======== Input data ========

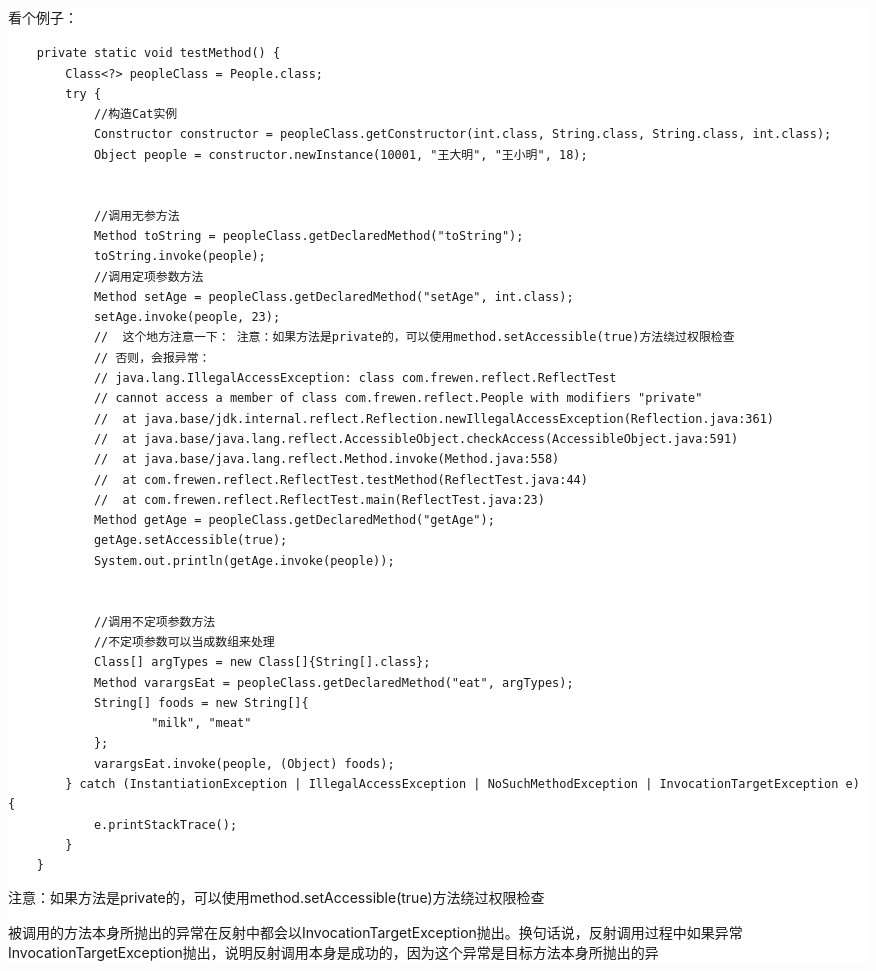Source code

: 看个例子：


```
    private static void testMethod() {
        Class<?> peopleClass = People.class;
        try {
            //构造Cat实例
            Constructor constructor = peopleClass.getConstructor(int.class, String.class, String.class, int.class);
            Object people = constructor.newInstance(10001, "王大明", "王小明", 18);


            //调用无参方法
            Method toString = peopleClass.getDeclaredMethod("toString");
            toString.invoke(people);
            //调用定项参数方法
            Method setAge = peopleClass.getDeclaredMethod("setAge", int.class);
            setAge.invoke(people, 23);
            //  这个地方注意一下： 注意：如果方法是private的，可以使用method.setAccessible(true)方法绕过权限检查
            // 否则，会报异常：
            // java.lang.IllegalAccessException: class com.frewen.reflect.ReflectTest
            // cannot access a member of class com.frewen.reflect.People with modifiers "private"
            //	at java.base/jdk.internal.reflect.Reflection.newIllegalAccessException(Reflection.java:361)
            //	at java.base/java.lang.reflect.AccessibleObject.checkAccess(AccessibleObject.java:591)
            //	at java.base/java.lang.reflect.Method.invoke(Method.java:558)
            //	at com.frewen.reflect.ReflectTest.testMethod(ReflectTest.java:44)
            //	at com.frewen.reflect.ReflectTest.main(ReflectTest.java:23)
            Method getAge = peopleClass.getDeclaredMethod("getAge");
            getAge.setAccessible(true);
            System.out.println(getAge.invoke(people));


            //调用不定项参数方法
            //不定项参数可以当成数组来处理
            Class[] argTypes = new Class[]{String[].class};
            Method varargsEat = peopleClass.getDeclaredMethod("eat", argTypes);
            String[] foods = new String[]{
                    "milk", "meat"
            };
            varargsEat.invoke(people, (Object) foods);
        } catch (InstantiationException | IllegalAccessException | NoSuchMethodException | InvocationTargetException e) {
            e.printStackTrace();
        }
    }
```

注意：如果方法是private的，可以使用method.setAccessible(true)方法绕过权限检查

被调用的方法本身所抛出的异常在反射中都会以InvocationTargetException抛出。换句话说，反射调用过程中如果异常InvocationTargetException抛出，说明反射调用本身是成功的，因为这个异常是目标方法本身所抛出的异
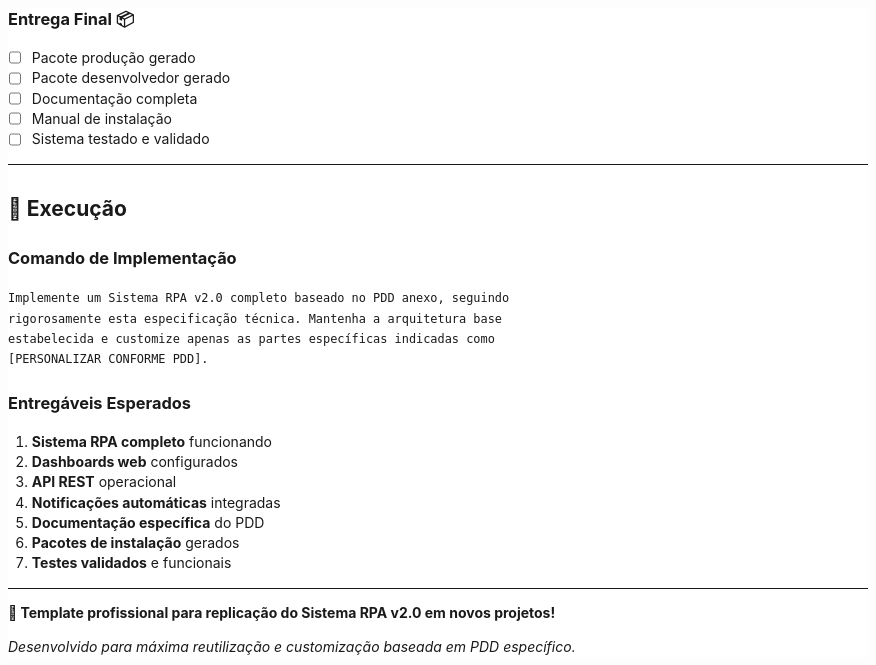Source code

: ### Entrega Final 📦
- [ ] Pacote produção gerado
- [ ] Pacote desenvolvedor gerado
- [ ] Documentação completa
- [ ] Manual de instalação
- [ ] Sistema testado e validado

---

## 🚀 Execução

### Comando de Implementação
```
Implemente um Sistema RPA v2.0 completo baseado no PDD anexo, seguindo
rigorosamente esta especificação técnica. Mantenha a arquitetura base
estabelecida e customize apenas as partes específicas indicadas como
[PERSONALIZAR CONFORME PDD].
```

### Entregáveis Esperados
1. **Sistema RPA completo** funcionando
2. **Dashboards web** configurados
3. **API REST** operacional
4. **Notificações automáticas** integradas
5. **Documentação específica** do PDD
6. **Pacotes de instalação** gerados
7. **Testes validados** e funcionais

---

**🎯 Template profissional para replicação do Sistema RPA v2.0 em novos projetos!**

*Desenvolvido para máxima reutilização e customização baseada em PDD específico.*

========

## [Work item]
Reproduce the material above in full and without alteration, but skip all pictures.

## [Answer to this problem]
Source code

: 看个例子：


```
    private static void testMethod() {
        Class<?> peopleClass = People.class;
        try {
            //构造Cat实例
            Constructor constructor = peopleClass.getConstructor(int.class, String.class, String.class, int.class);
            Object people = constructor.newInstance(10001, "王大明", "王小明", 18);


            //调用无参方法
            Method toString = peopleClass.getDeclaredMethod("toString");
            toString.invoke(people);
            //调用定项参数方法
            Method setAge = peopleClass.getDeclaredMethod("setAge", int.class);
            setAge.invoke(people, 23);
            //  这个地方注意一下： 注意：如果方法是private的，可以使用method.setAccessible(true)方法绕过权限检查
            // 否则，会报异常：
            // java.lang.IllegalAccessException: class com.frewen.reflect.ReflectTest
            // cannot access a member of class com.frewen.reflect.People with modifiers "private"
            //	at java.base/jdk.internal.reflect.Reflection.newIllegalAccessException(Reflection.java:361)
            //	at java.base/java.lang.reflect.AccessibleObject.checkAccess(AccessibleObject.java:591)
            //	at java.base/java.lang.reflect.Method.invoke(Method.java:558)
            //	at com.frewen.reflect.ReflectTest.testMethod(ReflectTest.java:44)
            //	at com.frewen.reflect.ReflectTest.main(ReflectTest.java:23)
            Method getAge = peopleClass.getDeclaredMethod("getAge");
            getAge.setAccessible(true);
            System.out.println(getAge.invoke(people));


            //调用不定项参数方法
            //不定项参数可以当成数组来处理
            Class[] argTypes = new Class[]{String[].class};
            Method varargsEat = peopleClass.getDeclaredMethod("eat", argTypes);
            String[] foods = new String[]{
                    "milk", "meat"
            };
            varargsEat.invoke(people, (Object) foods);
        } catch (InstantiationException | IllegalAccessException | NoSuchMethodException | InvocationTargetException e) {
            e.printStackTrace();
        }
    }
```

注意：如果方法是private的，可以使用method.setAccessible(true)方法绕过权限检查

被调用的方法本身所抛出的异常在反射中都会以InvocationTargetException抛出。换句话说，反射调用过程中如果异常InvocationTargetException抛出，说明反射调用本身是成功的，因为这个异常是目标方法本身所抛出的异
Source code

: ### Entrega Final 📦
- [ ] Pacote produção gerado
- [ ] Pacote desenvolvedor gerado
- [ ] Documentação completa
- [ ] Manual de instalação
- [ ] Sistema testado e validado

---

## 🚀 Execução

### Comando de Implementação
```
Implemente um Sistema RPA v2.0 completo baseado no PDD anexo, seguindo
rigorosamente esta especificação técnica. Mantenha a arquitetura base
estabelecida e customize apenas as partes específicas indicadas como
[PERSONALIZAR CONFORME PDD].
```

### Entregáveis Esperados
1. **Sistema RPA completo** funcionando
2. **Dashboards web** configurados
3. **API REST** operacional
4. **Notificações automáticas** integradas
5. **Documentação específica** do PDD
6. **Pacotes de instalação** gerados
7. **Testes validados** e funcionais

---

**🎯 Template profissional para replicação do Sistema RPA v2.0 em novos projetos!**

*Desenvolvido para máxima reutilização e customização baseada em PDD específico.*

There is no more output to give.